##### Source information

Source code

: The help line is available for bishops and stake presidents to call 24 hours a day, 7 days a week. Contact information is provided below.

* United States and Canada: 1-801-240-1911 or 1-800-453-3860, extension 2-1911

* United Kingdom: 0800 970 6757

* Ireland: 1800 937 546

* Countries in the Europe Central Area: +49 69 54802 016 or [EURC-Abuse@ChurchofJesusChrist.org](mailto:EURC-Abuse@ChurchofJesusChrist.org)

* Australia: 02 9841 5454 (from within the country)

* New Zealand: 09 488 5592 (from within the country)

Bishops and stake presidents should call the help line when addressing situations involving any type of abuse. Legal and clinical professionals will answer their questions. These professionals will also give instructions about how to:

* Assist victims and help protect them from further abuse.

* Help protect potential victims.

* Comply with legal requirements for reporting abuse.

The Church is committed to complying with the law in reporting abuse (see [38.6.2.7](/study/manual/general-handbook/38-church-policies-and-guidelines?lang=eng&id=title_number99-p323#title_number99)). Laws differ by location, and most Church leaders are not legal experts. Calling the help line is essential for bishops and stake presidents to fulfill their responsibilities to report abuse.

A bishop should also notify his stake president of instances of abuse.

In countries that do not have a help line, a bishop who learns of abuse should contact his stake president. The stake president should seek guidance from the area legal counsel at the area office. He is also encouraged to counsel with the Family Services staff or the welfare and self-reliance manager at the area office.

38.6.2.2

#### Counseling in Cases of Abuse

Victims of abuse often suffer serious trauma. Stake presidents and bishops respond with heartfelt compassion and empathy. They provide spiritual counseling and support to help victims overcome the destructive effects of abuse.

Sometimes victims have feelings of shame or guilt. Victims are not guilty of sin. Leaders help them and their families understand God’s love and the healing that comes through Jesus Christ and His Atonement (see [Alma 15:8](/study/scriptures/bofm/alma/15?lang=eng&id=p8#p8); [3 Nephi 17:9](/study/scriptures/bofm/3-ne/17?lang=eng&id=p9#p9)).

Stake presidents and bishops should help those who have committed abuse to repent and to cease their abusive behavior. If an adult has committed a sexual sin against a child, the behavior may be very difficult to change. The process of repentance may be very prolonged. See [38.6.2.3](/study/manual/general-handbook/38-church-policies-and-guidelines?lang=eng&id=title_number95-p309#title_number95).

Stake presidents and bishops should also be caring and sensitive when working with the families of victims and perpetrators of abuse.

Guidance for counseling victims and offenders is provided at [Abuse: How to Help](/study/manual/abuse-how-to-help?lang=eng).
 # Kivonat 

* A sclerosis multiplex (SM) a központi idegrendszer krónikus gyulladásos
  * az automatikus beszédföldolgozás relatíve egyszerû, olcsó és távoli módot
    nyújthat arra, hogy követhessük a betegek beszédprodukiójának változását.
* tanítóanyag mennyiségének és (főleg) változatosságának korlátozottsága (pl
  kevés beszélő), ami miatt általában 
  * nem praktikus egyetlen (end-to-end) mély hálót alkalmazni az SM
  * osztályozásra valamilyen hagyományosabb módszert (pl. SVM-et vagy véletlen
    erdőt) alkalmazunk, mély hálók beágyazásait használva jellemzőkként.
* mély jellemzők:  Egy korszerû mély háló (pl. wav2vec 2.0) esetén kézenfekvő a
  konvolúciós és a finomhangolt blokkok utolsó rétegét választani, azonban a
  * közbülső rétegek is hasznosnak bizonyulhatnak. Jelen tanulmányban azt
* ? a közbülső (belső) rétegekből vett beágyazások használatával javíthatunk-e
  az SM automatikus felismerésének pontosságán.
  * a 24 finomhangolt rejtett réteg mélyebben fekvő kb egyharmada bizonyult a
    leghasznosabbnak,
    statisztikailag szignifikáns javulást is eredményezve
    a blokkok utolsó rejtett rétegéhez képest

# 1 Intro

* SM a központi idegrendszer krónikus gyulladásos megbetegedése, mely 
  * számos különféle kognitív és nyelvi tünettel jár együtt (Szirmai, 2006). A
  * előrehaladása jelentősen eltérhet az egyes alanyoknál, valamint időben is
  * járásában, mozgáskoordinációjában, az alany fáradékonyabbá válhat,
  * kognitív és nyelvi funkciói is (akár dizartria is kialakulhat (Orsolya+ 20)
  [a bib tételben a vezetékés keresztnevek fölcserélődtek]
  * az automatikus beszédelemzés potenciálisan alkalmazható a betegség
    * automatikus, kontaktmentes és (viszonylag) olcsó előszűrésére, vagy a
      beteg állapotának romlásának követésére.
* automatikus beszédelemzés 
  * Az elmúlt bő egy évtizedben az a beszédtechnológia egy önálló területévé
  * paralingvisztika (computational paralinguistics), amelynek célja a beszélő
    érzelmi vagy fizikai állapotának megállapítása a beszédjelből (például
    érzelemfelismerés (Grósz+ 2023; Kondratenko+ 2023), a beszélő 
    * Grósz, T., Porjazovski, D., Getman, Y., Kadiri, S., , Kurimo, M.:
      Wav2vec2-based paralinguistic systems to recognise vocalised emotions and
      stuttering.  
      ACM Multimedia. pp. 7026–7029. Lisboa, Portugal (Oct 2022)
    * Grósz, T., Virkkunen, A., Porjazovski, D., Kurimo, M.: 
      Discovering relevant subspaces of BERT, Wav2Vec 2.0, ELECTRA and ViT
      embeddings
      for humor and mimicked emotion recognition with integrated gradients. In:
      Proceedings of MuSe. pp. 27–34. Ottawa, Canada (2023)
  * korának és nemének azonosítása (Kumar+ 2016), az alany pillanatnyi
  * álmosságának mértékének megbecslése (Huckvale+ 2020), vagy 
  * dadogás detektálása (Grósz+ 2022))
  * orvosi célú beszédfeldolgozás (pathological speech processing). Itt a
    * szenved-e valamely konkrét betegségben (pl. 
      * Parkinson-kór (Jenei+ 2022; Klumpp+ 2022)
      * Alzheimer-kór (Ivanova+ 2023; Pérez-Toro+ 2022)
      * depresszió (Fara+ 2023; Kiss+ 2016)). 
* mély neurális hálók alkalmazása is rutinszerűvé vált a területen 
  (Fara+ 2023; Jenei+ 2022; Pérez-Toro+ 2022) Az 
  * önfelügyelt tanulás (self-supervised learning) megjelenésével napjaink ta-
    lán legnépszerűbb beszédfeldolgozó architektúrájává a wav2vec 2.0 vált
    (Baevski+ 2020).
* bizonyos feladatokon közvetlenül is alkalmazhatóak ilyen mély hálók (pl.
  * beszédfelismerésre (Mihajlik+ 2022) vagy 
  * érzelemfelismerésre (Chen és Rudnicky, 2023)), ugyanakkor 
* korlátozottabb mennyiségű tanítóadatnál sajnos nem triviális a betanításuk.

##########

Work item: From the records above, copy out the line with "járásában, mozgáskoordinációjában, az", the line with "előszűrésére, vagy a", and every line between them, word for word.

Answer to this problem:
  * járásában, mozgáskoordinációjában, az alany fáradékonyabbá válhat,
  * kognitív és nyelvi funkciói is (akár dizartria is kialakulhat (Orsolya+ 20)
  [a bib tételben a vezetékés keresztnevek fölcserélődtek]
  * az automatikus beszédelemzés potenciálisan alkalmazható a betegség
    * automatikus, kontaktmentes és (viszonylag) olcsó előszűrésére, vagy a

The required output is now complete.